L’Aiel éclata de rire.

— Ça n’a rien à voir avec ce que tu as fait ou pas fait…

— Que veux-tu dire ? Je t’ai libéré de cette fichue cage, et c’est pour ça que tu m’as suivi.

— C’est pour ça que j’ai commencé à te suivre, corrigea Gaul. Mais pas que je suis resté avec toi. Bon, ne sommes-nous pas ici pour chasser ?

Perrin acquiesçant, Gaul releva son voile.

S’éloignant du dôme, les deux hommes se dirigèrent vers la structure qui se dressait dans le lointain. Entre la lisière du dôme et son centre, il y avait une sacrée distance, mais Perrin ne voulait pas prendre le risque de « sauter » et de se faire surprendre. Du coup, ils marchèrent, traversant une plaine herbeuse semée çà et là de bosquets.

Il leur fallut une heure pour apercevoir le mur d’enceinte de la Tour Noire. Haut et imposant, il ressemblait à celui d’une ville fortifiée.

Comme s’il s’attendait à être criblé de flèches ou foudroyé à chaque pas, Gaul regardait sans cesse autour de lui. Perrin, lui, était beaucoup plus détendu. Dans le rêve, ce mur ne serait pas gardé, donc il n’y avait aucun risque. Et si Tueur était bien ici, il se tapissait sans doute au cœur du complexe, au centre du dôme – où il avait sûrement mis en place un piège.
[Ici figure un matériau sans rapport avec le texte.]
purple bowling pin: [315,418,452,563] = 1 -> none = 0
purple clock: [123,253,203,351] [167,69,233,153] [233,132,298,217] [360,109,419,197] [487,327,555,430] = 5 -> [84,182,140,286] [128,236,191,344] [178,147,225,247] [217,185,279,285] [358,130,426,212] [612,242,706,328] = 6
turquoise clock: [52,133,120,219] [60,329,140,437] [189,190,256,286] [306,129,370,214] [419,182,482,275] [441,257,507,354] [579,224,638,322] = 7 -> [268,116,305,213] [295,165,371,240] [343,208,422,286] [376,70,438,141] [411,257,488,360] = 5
Une main sur l’épaule de Gaul, Perrin les propulsa tous les deux en haut du mur. Aussitôt arrivé, l’Aiel se ramassa sur lui-même et alla explorer un poste de garde couvert.
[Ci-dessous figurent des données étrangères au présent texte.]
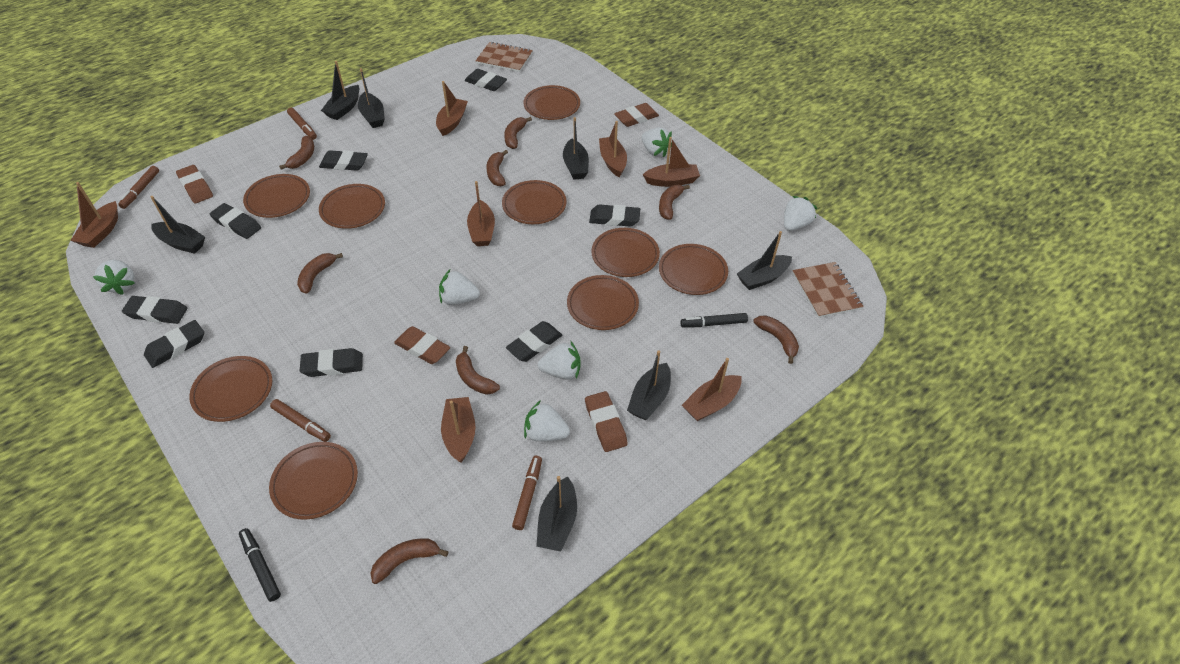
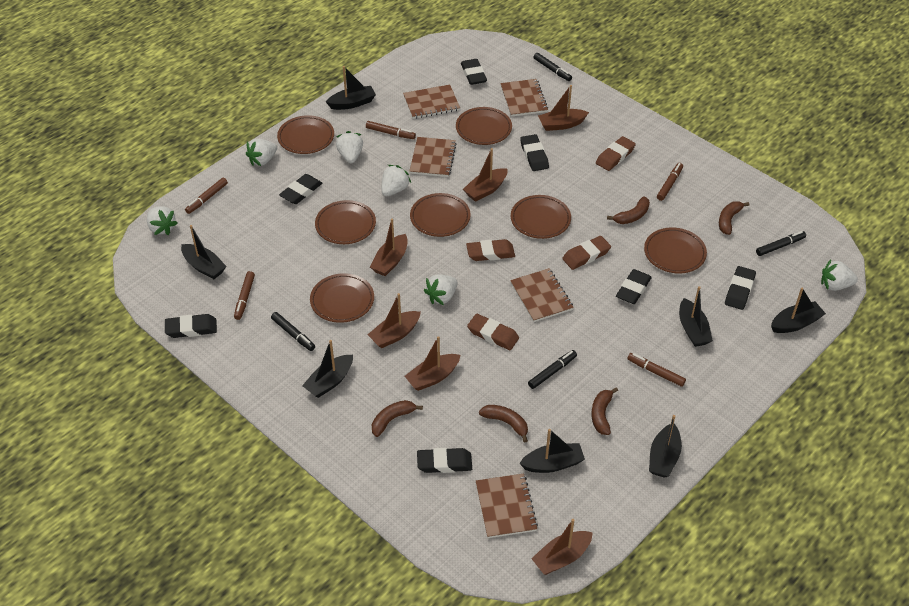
black eraser: [122,296,187,324] [144,320,204,368] [210,203,261,239] [300,348,363,377] [319,150,368,170] [465,69,507,91] [506,321,562,362] [589,204,640,227] = 8 -> [165,314,217,338] [279,174,322,204] [417,448,472,473] [461,59,487,85] [520,134,549,171] [616,269,652,304] [725,266,756,310] = 7
black marker: [239,528,281,602] [680,313,748,328] = 2 -> [271,312,315,351] [528,350,577,389] [533,53,572,81] [756,231,806,256] = 4
brown banana: [279,136,314,170] [297,253,343,294] [370,538,449,584] [456,346,500,395] [486,150,508,186] [504,117,532,149] [659,185,690,220] [753,316,799,364] = 8 -> [372,400,423,437] [479,405,528,443] [591,387,618,435] [607,196,650,224] [719,201,749,235] = 5
brown boat: [70,182,118,248] [436,81,468,136] [441,397,476,463] [467,181,495,246] [599,121,627,177] [643,137,700,187] [682,358,741,421] = 7 -> [367,293,421,349] [370,218,408,276] [405,336,461,391] [463,148,507,202] [531,519,593,575] [538,85,589,131] = 6
brown marker: [118,166,159,209] [270,399,331,442] [287,107,317,140] [512,456,542,530] = 4 -> [185,178,228,214] [234,271,255,320] [366,121,416,139] [627,353,686,387] [657,163,683,201] = 5
brown notebook: [476,42,533,72] [792,262,864,318] = 2 -> [403,85,460,119] [410,137,457,177] [476,473,538,538] [500,79,548,117] [510,268,574,322] = 5
brown plate: [189,356,272,422] [243,174,310,218] [269,442,358,520] [319,184,385,229] [502,180,567,224] [523,85,580,120] [567,275,639,330] [591,228,660,277] [659,244,728,295] = 9 -> [277,115,334,154] [310,273,374,323] [315,200,376,244] [410,193,471,237] [456,107,512,145] [511,195,571,239] [644,227,707,273] = 7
Campé au bord du chemin de ronde, côté intérieur, Perrin découvrit le complexe. Pour l’heure, la Tour Noire était beaucoup moins imposante que le laissait penser sa muraille. Mais un vaste chantier s’étendait derrière un village de cabanes et de petites maisons…

— Ils sont arrogants, tu ne trouves pas ? demanda une voix féminine.

Perrin sursauta, se retourna, fit apparaître son marteau entre ses mains et érigea un mur de briques autour de lui pour se protéger.

Le dos bien droit pour paraître plus grande, une jeune femme aux cheveux argentés, assez petite, se tenait à côté de lui. Vêtue d’une tenue blanche serrée à la taille par une ceinture d’argent, elle ne disait rien à Perrin, mais il reconnut son odeur.

— Chasseuse de Lune…, grogna Perrin. Lanfear.

— Ce nom, je n’ai plus le droit de l’utiliser. Il est si strict sur ces points-là.

Alors que la Rejetée tapotait son mur d’un index, Perrin recula et regarda autour de lui. Lanfear travaillait-elle avec Tueur ?

Sortant du poste de garde, Gaul se pétrifia. Perrin leva une main pour lui faire signe de rester où il était. Pourrait-il sauter jusqu’à Gaul et les décaler avant que la Rejetée attaque ?

— Chasseuse de Lune ? répéta Lanfear. C’est ainsi que les loups m’appellent ? C’est tout à fait faux ! Je ne chasse pas la lune, parce qu’elle m’appartient déjà.

Elle se pencha et s’accouda aux créneaux.

— Que veux-tu ? demanda Perrin.

— Me venger… Comme toi, Perrin.

— Dois-je comprendre que tu veux la peau de Tueur ?

— Tueur ? Ce rejeton errant de Moridin ? Il ne m’intéresse pas. Ma vengeance vise quelqu’un d’autre.